Bisnis.com, JAKARTA - Di tengah kelesuan pasar properti dalam negeri, para pengembang asal Jepang justru makin gencar melakukan ekspansi. Indonesia dinilai masih menjadi pasar yang seksi bagi pengembang dari Negeri Sakura.
Managing Partner of Strategic Advisory Coldwell Banker Tommy Bastami mengatakan ekspansi pengembang properti asal Jepang setidaknya didorong oleh empat faktor. Pertama, Pertama, potensi return pengembangan properti di Indonesia lebih besar dibandingkan di Jepang. Kedua, bagi investor Jepang, investasi di Indonesia dinilai lebih murah ketimbang menanam modal di negeri asalnya.
Ketiga, ceruk pasar dari ekspatriat Jepang di Indonesia cukup besar sehingga potensial untuk menyasar segmen pasar sewa. Di samping itu, permintaan dari masyarakat lokal juga masih tinggi.
"Keempat,reputasi pengembang Jepang di Indonesia tidak perlu diragukan baik dari kualitas produk ataupun dari penyelesaian proyeknya," ujar Tommy kepada Bisnis, Rabu (26/2/2020).
Tommy mengungkapkan, pihaknya turut membantu beberapa perusahaan Jepang yang memiliki minat untuk melakukan pengembangan properti di Indonesia.
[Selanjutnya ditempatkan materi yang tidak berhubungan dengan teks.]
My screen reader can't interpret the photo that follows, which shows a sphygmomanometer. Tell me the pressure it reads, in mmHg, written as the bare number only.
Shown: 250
Dalam catatan Coldwell Baker, sejauh ini proyek yang dikembangkan oleh pengembang Jepang paling banyak menyasar hunian vertikal dan perumahan.
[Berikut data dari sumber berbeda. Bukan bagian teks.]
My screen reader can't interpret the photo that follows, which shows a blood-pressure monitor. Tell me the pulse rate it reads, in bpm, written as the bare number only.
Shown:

"Kami melihat peluang investasi dari Jepang ini masih luas, karena sejauh ini investor Jepang masih bermain di kelas middle upper to upper market, sedangkan kelas middle to middle low masih belum banyak digarap oleh pengembang Jepang," katanya.
Baca Juga
Wakil Ketua Umum DPP Persatuan Perusahaan Realestat Indonesia (REI) bidang Hubungan Luar Negeri Rusmin Lawin mengatakan bahwa minat negeri Matahari Terbit untuk berinvestasi di Indonesia sudah dikenal sejak zaman dulu.
Menurutnya, Jepang memiliki sejarah panjang dalam perekonomian Indonesia ketika pertama kali berinvestasi di Indonesia pada 1970 yang dimulai dari sektor industri otomotif.
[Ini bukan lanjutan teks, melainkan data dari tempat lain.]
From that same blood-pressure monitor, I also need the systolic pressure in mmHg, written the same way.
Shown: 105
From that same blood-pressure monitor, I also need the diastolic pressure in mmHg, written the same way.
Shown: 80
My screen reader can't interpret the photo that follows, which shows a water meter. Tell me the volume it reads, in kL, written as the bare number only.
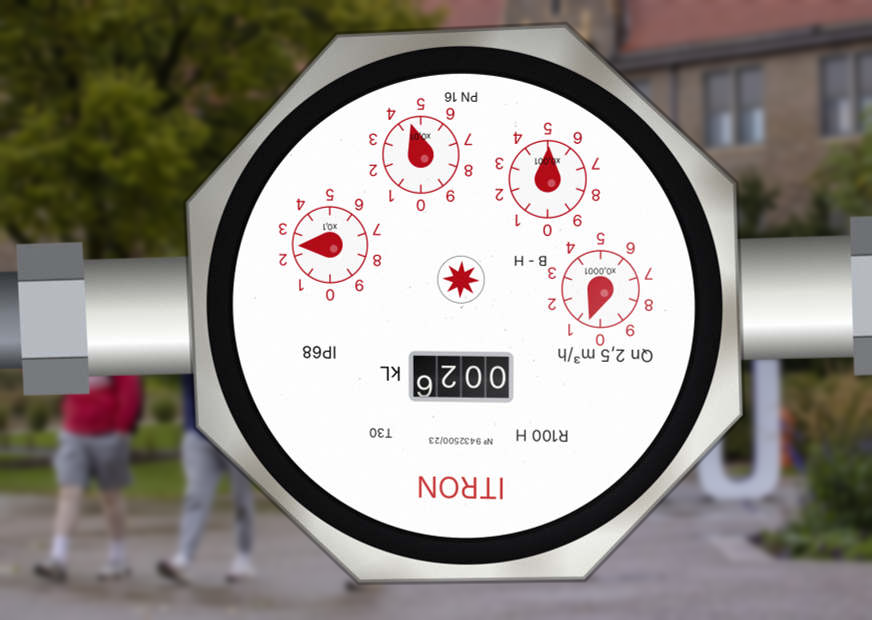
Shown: 26.2450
"Jadi bagi mereka Indonesia itu memang jadi tujuan utama untuk berinvestasi," ujarnya.
Dalam catatan Badan Koordinasi Penanaman Modal (BKPM), sepanjang tahun lalu Jepang berada di peringkat ketiga berinvestasi di Indonesia dengan nilai investasi US$4,31 miliar dengan jumlah proyek sebanyak 3.835.
Angka ini memang menurun dari 2018 yang tercatat di peringkat kedua dengan nilai investasi sebesar US$4,95 miliar dengan 3.166 proyek.
Rusmin mengatakan bahwa masifnya Jepang berinvestasi ke Tanah Air termasuk pada industri properti harus dimanfaatkan sebaik mungkin oleh pemerintah Indonesia. Dia menyebut, pemerintah perlu menata regulasi, birokrasi, dan kemudahan investasi untuk menarik investor asing menanamkan modal di dalam negeri.
Salah satu pengembang Jepang yang cukup gencar ekspansi adalah Tokyu Land. hari ini, Tokyu Land Indonesia mulai melakukan pengerjaan konstruksi Branz Mega Kuningan. Proyek ini merupakan pengembangan kawasan skala besar di pusat kota CBD Jakarta dengan nilai investasi Rp2,5 triliun.
Pengembang Jepang itu membangun proyek yang terdiri dari dari dua menara masing-masing kondominium premium setinggi 45 lantai dan apartemen sewa 35 lantai dengan total luas 1 hektare.
Direktur Tokyu Land Indonesia Toshio Kojima mengakui bahwa secara umum industri properti di Indonesia tidak dapat dikatakan sedang dalam kondisi yang baik.
"Namun, kami percaya bahwa [ke depan] pasti akan bergairah kembali, termasuk perekonomian Indonesia" katanya usai peletakan batu pertama proyek Branz Mega Kuningan, pada Rabu (26/2/2020).
Sebelum Tokyu Land, pengembang Jepang Fujiken Co. Ltd., juga telah masuk ke pasar properti Indonesia dengan mengembangkan perumahan di Serang. Proyek tersebut merupakan Kerja Sama Operasional (KSO) bersama PT Mega Agung Sembada (MAS Group).